The one thing that I feel really falls flat is this line from the Lone Power:
"You know this place; it's for fun times! ... Not that you've been doing your fair share of them, lately." It leered at her - or sure sounded like it was, at any rate.
"Or at all, really - you consume a lot more than you produce! And while I can pick up the slack, why should I care? An act of not creation, if you ask me, is an act of furthering entropy!"

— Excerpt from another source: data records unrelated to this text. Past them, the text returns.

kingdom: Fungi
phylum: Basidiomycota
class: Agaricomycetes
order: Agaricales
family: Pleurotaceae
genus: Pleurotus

I really don't get what It's trying to say here. What hasn't Marisa been doing? The obvious answer is 'posting stuff', but a) the internet is for having fun by consuming what's there, and b) she's too young to post on most sites anyway. And what slack is the Lone Power not picking up? Is it saying 'I could generate internet funnies if I wanted, but I won't'? And if so, how is Marisa supposed to take 'the devil says It won't post on the internet' as anything other than a win for humanity?
I realise it's just one line, but it really threw me off. So you get comments. ^_^
hS
Addressing the points in order: Yes to the confusion - I don't know how I'd move that sectioning line - and I'd always grown up figuring (A)I wasn't Allowed in the grand scheme of things to even register accounts to leave comments (on deviantArt it would have at least been allowed for me to do so with parental permission) and (B) that not having anything to contribute was a Bad Thing. =P At ten I'd already figured being Only an Observer was both the only thing I could do and meant that I had less value.
That, and I was trying to put several old berserk buttons in the one chapter - the Lone Power covering all Its options and whatnot. :V
So the Lone One was specifically playing on Marisa's insecurities and issues, rather than making general statements? That makes sense.
I think you could definitely rework that line; are you planning to post a cleaned-up version of the story at the end?
hS
And I think I'll be able to go back through and do that - might not be able to stick it all in one post, but it's doable.
I've never actually been to a convention (PPC Gatherings aside), so there's that extra air of supercoolishness at the prospect of meeting someone like Diane Duane. :D I hope you do get to go. (I won't be, of course - doesn't do to break a streak like this one!)
Fear not, no thunder has been stolen. ^_^
As to your question... if they were a wizard, yes. o.O There's a note on the Concordance that says wizardry is basically being granted the right to use the Speech in enactive form. For other people, it's just a language, albeit a super useful one because everyone understands you when you use it. For a wizard, though, it's much more.
This is the point where I throw in an obligatory reminder that one book does in fact feature the creation and/or visiting of an existing canon universe, with a brief trip to Middle-earth shortly after the fall of Numenor...
hS
No, not the convention - we'd both love to go to that but also can't. The Speech-badfic thing.
Our compromise conclusion, reconciling the enactive nature of a wizard's Speech with the fact that accidental misspeakings haven't in fact filled the universe with rogue spells and dead wizards, is something like this:
Wizardry is the right to have the universe listen to what you say in its language. When the Speech is used in its enactive mode by a wizard, that's the equivalent of ringing a bell and summoning it down to pay attention. The universe doesn't have to do what you say - you might not have enough power, or your spell arguments might not be convincing enough - but it has to listen, and usually something will happen.
The rest of the time, wizards use the Speech non-enactively (in the simplest reading, this is just 'don't end a statement with the Wizard's Knot) - but they still have to watch what they say. They're not compelling the universe to listen - but it might 'choose' to do so regardless. That could be based on how hard you meant it (yelling 'go away' at someone, for instance), or could just be wizardry being wizardry. It's not prone to sticking within the boundaries people set for it.